Na perspetiva de Fabian Figueiredo, “esse avanço legislativo, sensato e prudente, pode ser feito com um amplo consenso parlamentar na presente legislatura”.
“Nos últimos anos, vários países legalizaram o uso de canábis para consumo pessoal, como é o caso do Canadá, do Uruguai e de vários Estados e territórios dos Estados Unidos da América. Devemos olhar e aprender com estes exemplos. A prática é sempre o critério da verdade”, apelou.
IL critica “paternalismo do Estado”
Já o Iniciativa Liberal diz ter apresentado a sua proposta para não deixar que a esquerda “se aproprie de certos temas”, esclarecendo que não o faz para “endossar” ou recomendar o consumo de drogas, mas antes em nome de uma visão “liberal” da sociedade.
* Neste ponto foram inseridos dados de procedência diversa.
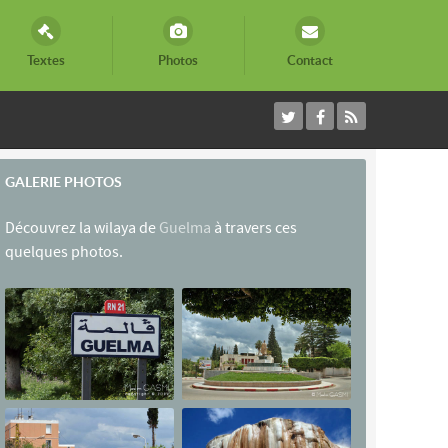
Textes
Photos
Contact
GALERIE PHOTOS
Découvrez la wilaya de
Guelma
à travers ces
quelques photos.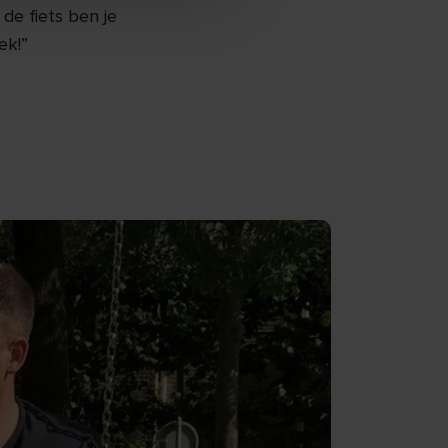
e fiets ben je
ek!”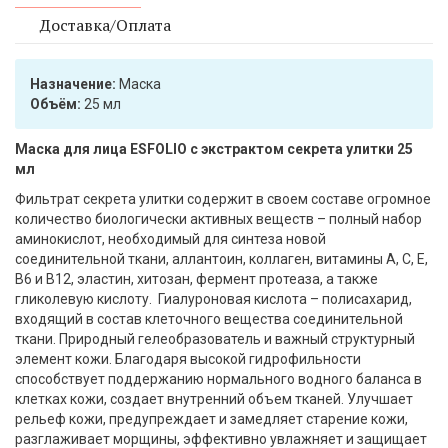
Доставка/Оплата
Назначение:
Маска
Объём:
25 мл
Маска для лица ESFOLIO с экстрактом секрета улитки 25
мл
Фильтрат секрета улитки содержит в своем составе огромное
количество биологически активных веществ – полный набор
аминокислот, необходимый для синтеза новой
соединительной ткани, аллантоин, коллаген, витамины А, С, Е,
В6 и В12, эластин, хитозан, фермент протеаза, а также
гликолевую кислоту. Гиалуроновая кислота – полисахарид,
входящий в состав клеточного вещества соединительной
ткани. Природный гелеобразователь и важный структурный
элемент кожи. Благодаря высокой гидрофильности
способствует поддержанию нормального водного баланса в
клетках кожи, создает внутренний объем тканей. Улучшает
рельеф кожи, предупреждает и замедляет старение кожи,
разглаживает морщины, эффективно увлажняет и защищает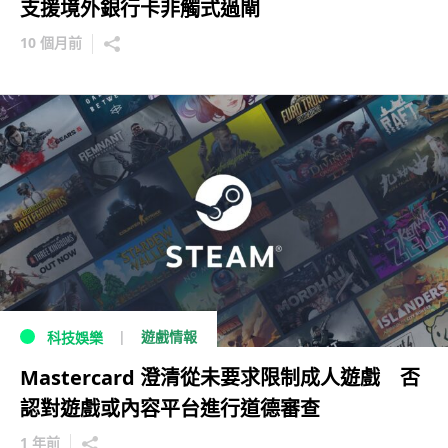
支援境外銀行卡非觸式過閘
10 個月前
遊戲情報
科技娛樂
Mastercard 澄清從未要求限制成人遊戲 否
認對遊戲或內容平台進行道德審查
1 年前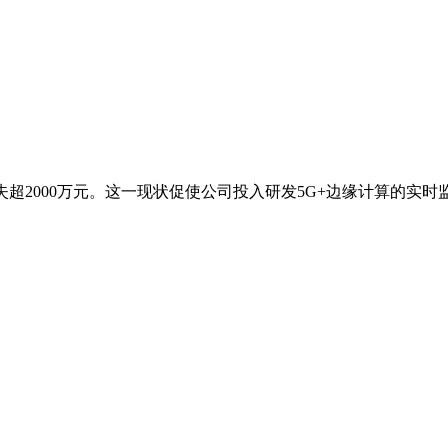
损失超2000万元。这一现状促使公司投入研发5G+边缘计算的实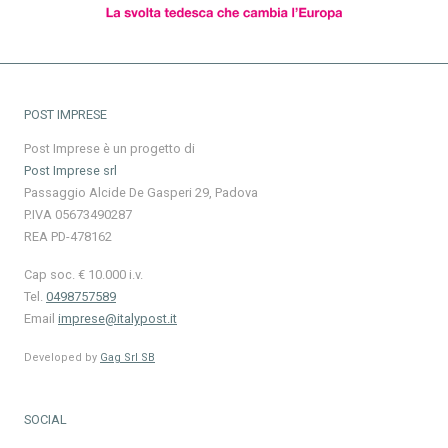
POST IMPRESE
Post Imprese è un progetto di
Post Imprese srl
Passaggio Alcide De Gasperi 29, Padova
P.IVA 05673490287
REA PD-478162
Cap soc. € 10.000 i.v.
Tel.
0498757589
Email
imprese@italypost.it
Developed by
Gag Srl SB
SOCIAL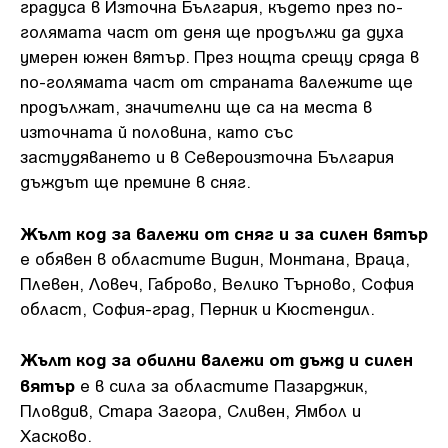
градуса в Източна България, където през по-
голямата част от деня ще продължи да духа
умерен южен вятър. През нощта срещу сряда в
по-голямата част от страната валежите ще
продължат, значителни ще са на места в
източната й половина, като със
застудяването и в Североизточна България
дъждът ще премине в сняг.
Жълт код за валежи от сняг и за силен вятър
е обявен в областите Видин, Монтана, Враца,
Плевен, Ловеч, Габрово, Велико Търново, София
област, София-град, Перник и Кюстендил.
Жълт код за обилни валежи от дъжд и силен
вятър
е в сила за областите Пазарджик,
Пловдив, Стара Загора, Сливен, Ямбол и
Хасково.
No entanto, as diferenças para o projeto do BE são claras: “Não queremos passar de um modelo em que mandem os traficantes para um em que mande o Estado”, esclarece o deputado João Cotrim de Figueiredo, citado pelo Observador. E pede desde já que o projeto da IL baixe sem votação. “Terei todo o gosto de discutir em sede de especialidade formas de controlo” da lei, volta a garantir Cotrim.
Miguel Costa Matos, presidente da JS, deixa votos de que esta seja a “oportunidade” para “chegar a uma boa lei” e “desmistificar a legalização”.
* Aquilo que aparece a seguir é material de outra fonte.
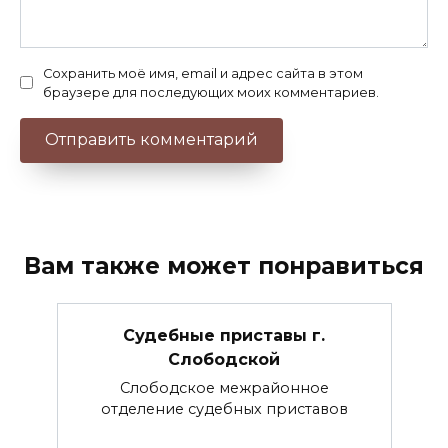
Сохранить моё имя, email и адрес сайта в этом
браузере для последующих моих комментариев.
Вам также может понравиться
Судебные приставы г.
Слободской
Слободское межрайонное
отделение судебных приставов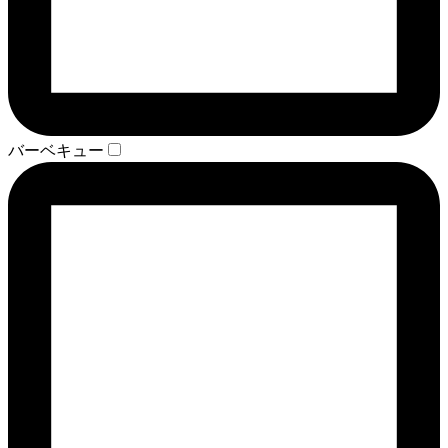
バーベキュー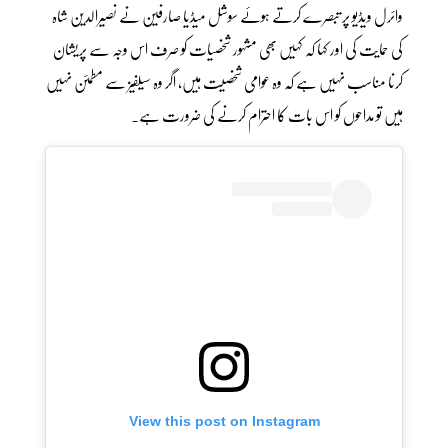
وائرل ویڈیو پر تبصرے کرتے ہوئے سوشل میڈیا صارفین نے نصیرالدین شاہ
کی حمایت کی اور کہا کہ کہیں بھی مشہور شخصیات کو صرف اس وجہ سے پریشان
کرنا مناسب نہیں ہے کہ وہ عوامی شخصیت ہیں، اگر وہ سیلفیز سے مطمئن نہیں
ہیں تو مداحوں کو اس بات کا احترام کرنے کی ضرورت ہے۔
View this post on Instagram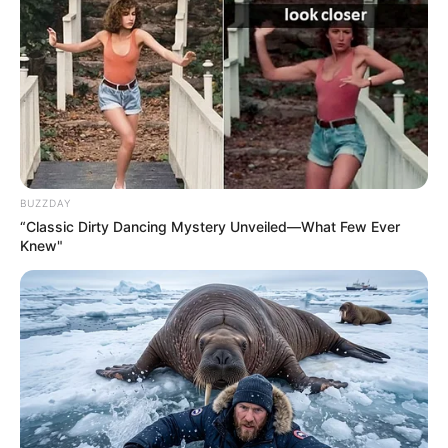
kormány
módosította az ütemezést
, hogy
elkerülje a fennakadásokat.
BUZZDAY
“Classic Dirty Dancing Mystery Unveiled—What Few Ever
Knew"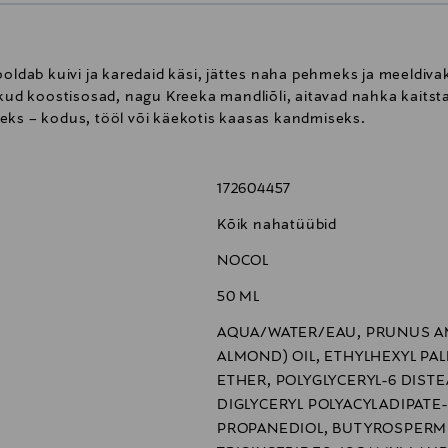
ooldab kuivi ja karedaid käsi, jättes naha pehmeks ja meeldivak
kud koostisosad, nagu Kreeka mandliõli, aitavad nahka kaitsta 
eks – kodus, tööl või käekotis kaasas kandmiseks.
172604457
Kõik nahatüübid
NOCOL
50 ML
AQUA/WATER/EAU, PRUNUS A
ALMOND) OIL, ETHYLHEXYL PAL
ETHER, POLYGLYCERYL-6 DISTE
DIGLYCERYL POLYACYLADIPATE-
PROPANEDIOL, BUTYROSPERMUM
O PAN, que já tinha apresentado propostas neste sentido mas propondo a venda só em farmácias, frisa pela voz da nova líder parlamentar, Bebiana Cunha, o “risco” de os consumidores ficarem obrigados a comprar as substâncias em mercados não regulados que até os podem levar, com mais facilidade, a consumir drogas com efeitos piores. O PEV diz que se vai “abster” se existir votação, para permitir que depois se faça “um debate mais aprofundado”.
CDS e PCP contra
Do lado do CDS, Ana Rita Bessa argumenta que o tema é “essencialmente técnico e científico” e que no contexto atual parece “tudo menos premente ou relevante”.
Mais uma vez, aponta os riscos para a saúde e para os alertas de psiquiatras e outros profissionais de Saúde sobre os riscos de episódios psicóticos ou de desenvolvimento de esquizofrenia, por exemplo. “Se não faz bem a ninguém, pode destruir vidas e não é prioritário, não será acompanhado pelo CDS”.
Também o PCP aponta a falta de “consenso na comunidade científica”, indicando “fortes indícios” de que a canábis contribua para o desenvolvimento de problemas psíquicos e pede criação de uma estrutura única para a intervenção junto dos toxicodependentes. Os comunistas têm sempre assumido que são contra a legalização destes projetos e defendido a aposta na “prevenção”.
André Ventura atira contra as propostas, apontando para os potenciais problemas de saúde causados pela canábis e garantindo que “as mortes por droga” continuam a aumentar em Portugal e que o consumo está a aumentar entre os jovens.